One of the presents we got this past Christmas was a surprise Amazon Echo. It wasn’t even something on my radar to get/look at/envy/wish list. But apparently it’s the Hot New Thing that a lot of people have, so we set it up in our kitchen and have been trying to find a purpose for it ever since.
Issues of voluntarily bugging your own home aside (as Alexa is always listening for her activation word), I still don’t quite get the device. It’s still more of a novelty than a useful tool, having yet to jump that gap. My tablet used to exist more on the novelty side for a long time until it finally found its niche in my life, so we’ll see what happens here.
So what is the Echo? It’s a tube that’s an audio-activated computer coupled with a booming speaker. It listens for prompts that start with the word “Alexa” and then provides feedback or music based on that. You can ask it to play songs, give you the weather, deliver a news briefing, answer questions, set timers, and so on.
The thing is that I use this so infrequently when I’m in the kitchen, which is kind of a shame because I probably spend about an hour there every day cooking dinner, making lunches, and helping the kids with homework. The news briefing is nice, particularly because you can customize it to include certain segments. The music… is not so great.
The problem is that Echo is fully tied into the Amazon ecosystem, so while it can access music that I’ve purchased through Amazon, it won’t touch iTunes or my computer’s hard drive. So I can’t have it play the exact music I want to hear, and I can’t set it up with Spotify without a Spotify premium account, and so on. It just doesn’t have the best array of radio stations or access to music. I can upload 250 songs to Amazon’s cloud drive for free, but the next step past that is $25 or so to get 250,000 song storage for a year. I’m not about to spend money to upload music just for a year.
I could use the Echo as a bluetooth speaker for my phone, which has the music that I want. But I already had a bluetooth speaker and if I’m going to use the Echo for music, I’d want it to be fully voice activated (versus having to take out my phone, turn on bluetooth, and play my music).
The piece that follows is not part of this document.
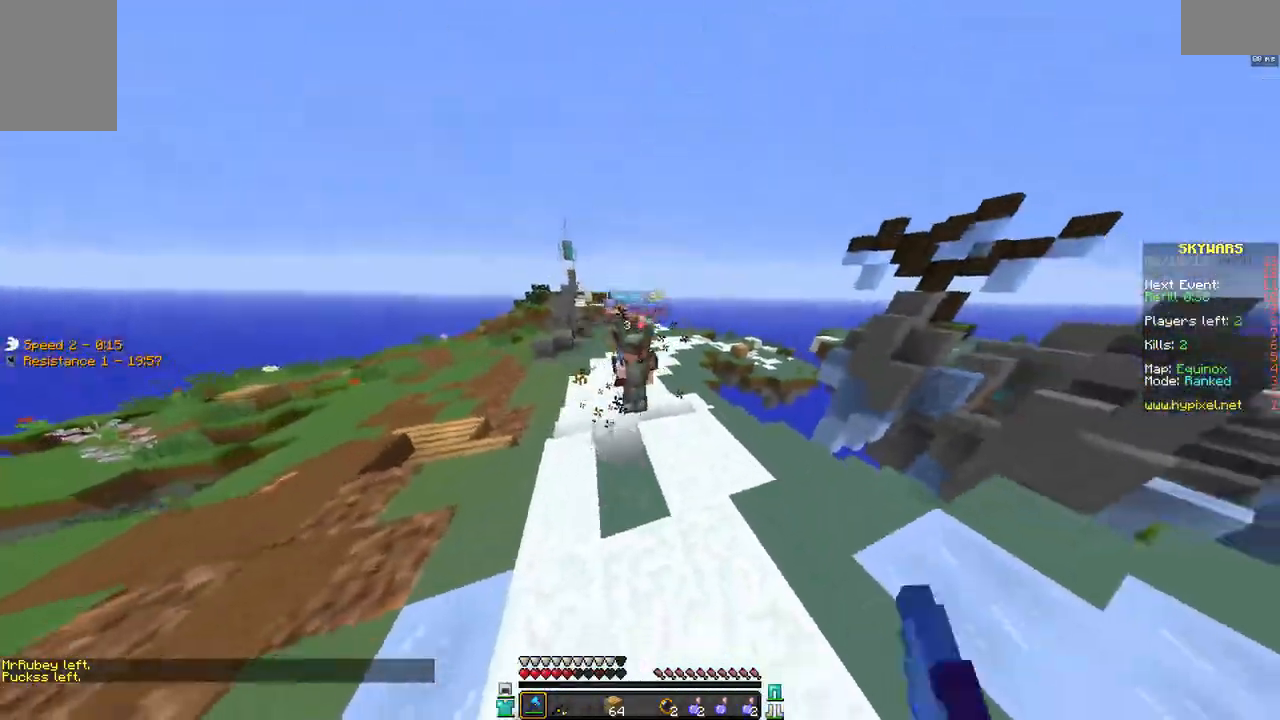
{"keys": ["w"], "mouse": ["left"], "events": [[50, "mouse_left", "up"], [100, "d", "up"], [100, "mouse_left", "down"], [150, "mouse_left", "up"], [200, "mouse_right", "down"], [250, "d", "down"], [250, "mouse_left", "down"], [300, "mouse_left", "up"], [300, "mouse_right", "up"], [350, "mouse_left", "down"], [450, "d", "up"], [450, "mouse_left", "up"], [500, "mouse_left", "down"]]}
Other features of the Echo, such as accessing smart gadgets (which our house has none), are not needed at all. My commute is five minutes down the road; I don’t really need Alexa to tell me traffic conditions. The various apps that you can load seem more gimmicky than not, although I haven’t explored these fully. I haven’t tried having it access Audible to read my books, but I probably won’t do that because I don’t always want my kids to hear some of the words in them (I usually wear headphones if I’m doing chores and book-listening).
I’d hate for this device to become a paperweight, so I’m still looking for its purpose. If it could access all of my music, that would be a huge benefit — I would love to be able to turn on my tunes on demand. As it is, I’m still looking.